#### [TEXT UNDER STUDY]
|---|

The National Company Law Appellate Tribunal, Principal Bench, comprising Justice Ashok Bhushan (Chairperson)Â and Mr. Barun Mitra (Technical Member), while adjudicating a company appeal, held that following approval of a resolution plan which specifically empowered the Committee of Creditors or its nominee to pursue avoidance applications, a suspended director could not maintain any objection to the substitution of the Resolution Professional. The Tribunal further held that such substitution did not require issuance of a separate notice or grant of an opportunity of hearing to the suspended director, as no vested right subsisted post approval of the resolution plan.
The Appellate Tribunal considered an appeal filed against an order passed by the Adjudicating Authority allowing substitution of the Committee of Creditors’ representative in an avoidance application, whereby the National Asset Reconstruction Company Ltd. had been substituted in place of the Resolution Professional. The substitution was sought in continuation of an avoidance application earlier filed under Sections 43 to 51 of the Insolvency and Bankruptcy Code, 2016, pursuant to approval of the resolution plan.
The Appellant, being a suspended director of the Corporate Debtor, contended that the impugned order had been passed without granting an opportunity of hearing and without impleading the Appellant, and therefore suffered from a violation of principles of natural justice. It was urged that the Appellant ought to have been permitted to object to the substitution application.
The Tribunal noted that the approved resolution plan expressly authorised the Committee of Creditors or its representative to pursue avoidance applications under Sections 43 to 51 and Section 66 of the Code, and further provided that any recoveries pursuant to such applications would inure to the benefit of the Financial Creditors. Reliance was placed on Clause 4.7 of the resolution plan, which clearly vested the Committee of Creditors with the authority to continue and prosecute avoidance proceedings post-approval of the plan, with all associated costs to be borne by the Committee of Creditors.
The Tribunal held that once the resolution plan had attained finality and was binding on all stakeholders, including the suspended management of the Corporate Debtor, it was not open to the Appellant to object to procedural steps taken strictly in accordance with the plan. The substitution of the Committee of Creditors’ representative in place of the Resolution Professional was found to be fully in consonance with the terms of the approved resolution plan and did not require consent or objection from the suspended director.
Finding no infirmity in the impugned order and holding that the Appellant had no locus to challenge an action expressly authorised under the binding resolution plan, the Tribunal dismissed the appeal as devoid of merit.
Ms. Purti Gupta, Ms., Heena George, Ms. Sunidhi Sah and Ms. Khushi Sharma, Advocates, represented the Appellant.
Mr. Ankur Mittal, Ms. Sabhya Jain and Mr. Ankush Kumar, Advocates, appeared for the Respondent.

|---|

#### [WORK TASK]
In the tribunal ruling report, which entity was substituted in place of the Resolution Professional in the avoidance application? The entries that come next have no connection to the tribunal ruling report.

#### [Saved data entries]

|---|

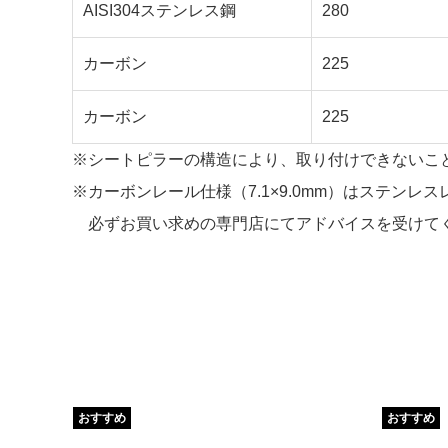
AISI304ステンレス鋼
280
カーボン
225
カーボン
225
※シートピラーの構造により、取り付けできないこ
※カーボンレール仕様（7.1×9.0mm）はステンレ
必ずお買い求めの専門店にてアドバイスを受けて
おすすめ
おすすめ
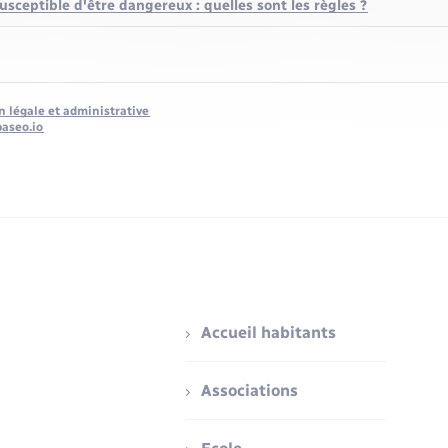
usceptible d'être dangereux : quelles sont les règles ?
n légale et administrative
baseo.io
Accueil habitants
Associations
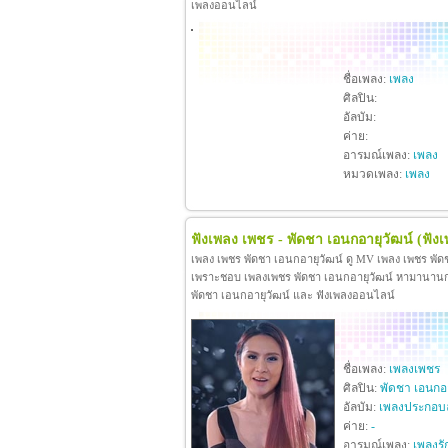
เพลงออนไลน์
ชื่อเพลง:
เพลง
ศิลปิน:
อัลบัม:
ค่าย:
อารมณ์เพลง:
เพลง
หมวดเพลง:
เพลง
ฟังเพลง เพชร - พัดชา เอนกอายุวัฒน์
(ฟัง
เพลง เพชร พัดชา เอนกอายุวัฒน์ ดู MV เพลง เพชร พัด
เพราะชอบ เพลงเพชร พัดชา เอนกอายุวัฒน์ หามานานกว่าจะ
พัดชา เอนกอายุวัฒน์ และ ฟังเพลงออนไลน์
ชื่อเพลง:
เพลงเพชร
ศิลปิน:
พัดชา เอนกอา
อัลบัม:
เพลงประกอบ
ค่าย:
-
อารมณ์เพลง:
เพลงรั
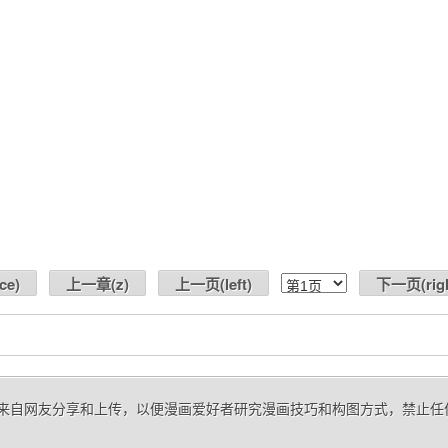
ce
)
上一章(
z
)
上一页(
left
)
下一页(
rig
话》 来自网友分享和上传，以便漫画爱好者研究漫画技巧和构图方式，禁止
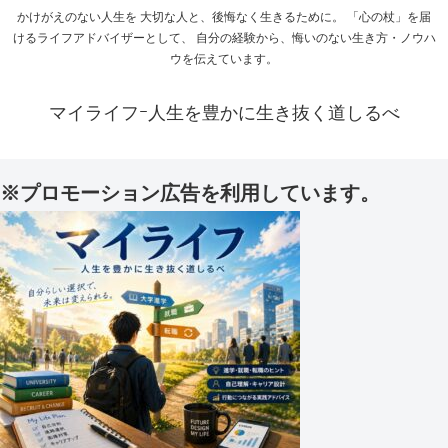
かけがえのない人生を 大切な人と、後悔なく生きるために。 「心の杖」を届
けるライフアドバイザーとして、 自分の経験から、悔いのない生き方・ノウハ
ウを伝えています。
マイライフｰ人生を豊かに生き抜く道しるべ
※プロモーション広告を利用しています。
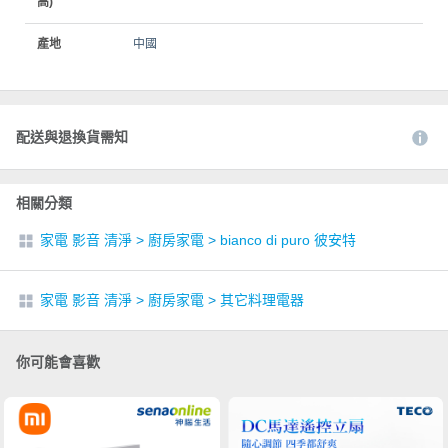
高)
產地
中國
配送與退換貨需知
相關分類
家電 影音 清淨
>
廚房家電
>
bianco di puro 彼安特
家電 影音 清淨
>
廚房家電
>
其它料理電器
你可能會喜歡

|---|

#### [EXPECTED ANSWER]
The National Asset Reconstruction Company Ltd.